Television presenter Agatha Holly has built her career on telling viewers how to have the perfect Christmas. ‘A Holly Jolly Christmas’ has been screened every December for twenty years and her entire family are involved, including her daughter Beth—the unwilling star of a thousand memes and gifs. But Beth has finally had enough of public ridicule. All she’s ever wanted is a traditional family Christmas away from the television cameras. If she can’t persuade her family to change, should she consider celebrating Christmas without them?
This is my first Christmas read of 2020 – and my first book by Louise Marley – and I loved it. It’s not like some of the other Christmas books that can be a bit ‘samey’ – sometimes I find that I get confused with characters and plots from different Christmas books. This lovely novel focuses on Beth as she tries to have the perfect, traditional family Christmas and Nick as he tries to save his family home from being sold from under him.

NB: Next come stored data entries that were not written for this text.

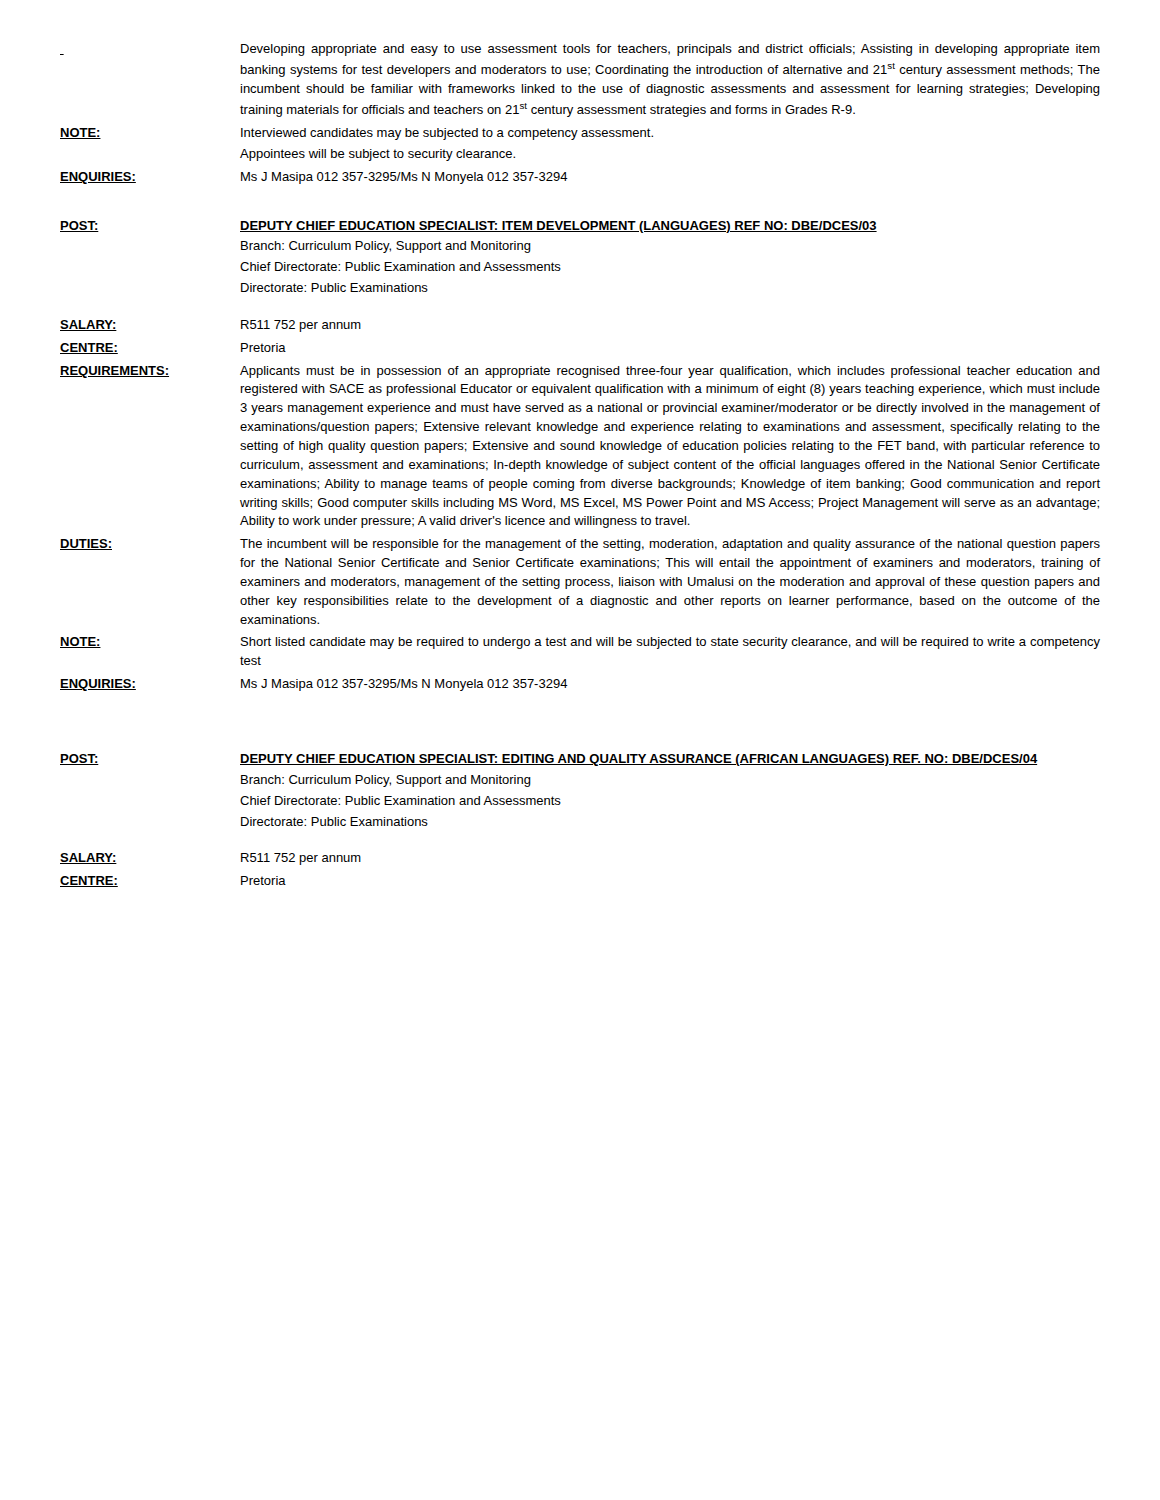Developing appropriate and easy to use assessment tools for teachers, principals and district officials; Assisting in developing appropriate item banking systems for test developers and moderators to use; Coordinating the introduction of alternative and 21st century assessment methods; The incumbent should be familiar with frameworks linked to the use of diagnostic assessments and assessment for learning strategies; Developing training materials for officials and teachers on 21st century assessment strategies and forms in Grades R-9.
NOTE:
Interviewed candidates may be subjected to a competency assessment.
Appointees will be subject to security clearance.
ENQUIRIES:
Ms J Masipa 012 357-3295/Ms N Monyela 012 357-3294
POST:
DEPUTY CHIEF EDUCATION SPECIALIST: ITEM DEVELOPMENT (LANGUAGES) REF NO: DBE/DCES/03
Branch: Curriculum Policy, Support and Monitoring
Chief Directorate: Public Examination and Assessments
Directorate: Public Examinations
SALARY:
R511 752 per annum
CENTRE:
Pretoria
REQUIREMENTS:
Applicants must be in possession of an appropriate recognised three-four year qualification, which includes professional teacher education and registered with SACE as professional Educator or equivalent qualification with a minimum of eight (8) years teaching experience, which must include 3 years management experience and must have served as a national or provincial examiner/moderator or be directly involved in the management of examinations/question papers; Extensive relevant knowledge and experience relating to examinations and assessment, specifically relating to the setting of high quality question papers; Extensive and sound knowledge of education policies relating to the FET band, with particular reference to curriculum, assessment and examinations; In-depth knowledge of subject content of the official languages offered in the National Senior Certificate examinations; Ability to manage teams of people coming from diverse backgrounds; Knowledge of item banking; Good communication and report writing skills; Good computer skills including MS Word, MS Excel, MS Power Point and MS Access; Project Management will serve as an advantage; Ability to work under pressure; A valid driver's licence and willingness to travel.
DUTIES:
The incumbent will be responsible for the management of the setting, moderation, adaptation and quality assurance of the national question papers for the National Senior Certificate and Senior Certificate examinations; This will entail the appointment of examiners and moderators, training of examiners and moderators, management of the setting process, liaison with Umalusi on the moderation and approval of these question papers and other key responsibilities relate to the development of a diagnostic and other reports on learner performance, based on the outcome of the examinations.
NOTE:
Short listed candidate may be required to undergo a test and will be subjected to state security clearance, and will be required to write a competency test
ENQUIRIES:
Ms J Masipa 012 357-3295/Ms N Monyela 012 357-3294
POST:
DEPUTY CHIEF EDUCATION SPECIALIST: EDITING AND QUALITY ASSURANCE (AFRICAN LANGUAGES) REF. NO: DBE/DCES/04
Branch: Curriculum Policy, Support and Monitoring
Chief Directorate: Public Examination and Assessments
Directorate: Public Examinations
SALARY:
R511 752 per annum
CENTRE:
Pretoria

The relationships between Nick and his brother (Aiden) and Beth and her sister (Lucy) are really interesting – both siblings are complete opposites in personality and characteristics (think Anna and Elsa from Frozen) and the way these relationships play out is really interesting and, in my opinion, really true to life (I have 4 sisters and 1 brother).
I enjoyed reading this book and I could see it playing out in front of me – this would make a fab Christmas film. The setting of the Abbey gave the book a hint of a gothic feel, which I loved. The ending leaves plenty of scope for spin-offs or for some of the more minor characters to be developed on future novels. I love it when authors do this as I find it really fun when you read a book and someone you ‘know’ pops up again.
There are twists and turns along the way, and not just the hairpin bends leading up to The Abbey, and several times I thought I knew what was coming but was surprised by an event or a revelation. Considering the book takes place over 4-5 days, a lot is packed in.
Given the current times we are living in, and all the talk of “what will Christmas be like this year” I really felt this book. We have talked as a family about what we usually do that we won’t be doing this Christmas and we’ve decided that it’s time to make some new traditions and to strip Christmas right back this year – a theme that bounces around in this book. All Beth really wants is her family to be around her, and that’s all we can hope for this year.
Warning: will make you want to eat mince pies and bacon sandwiches!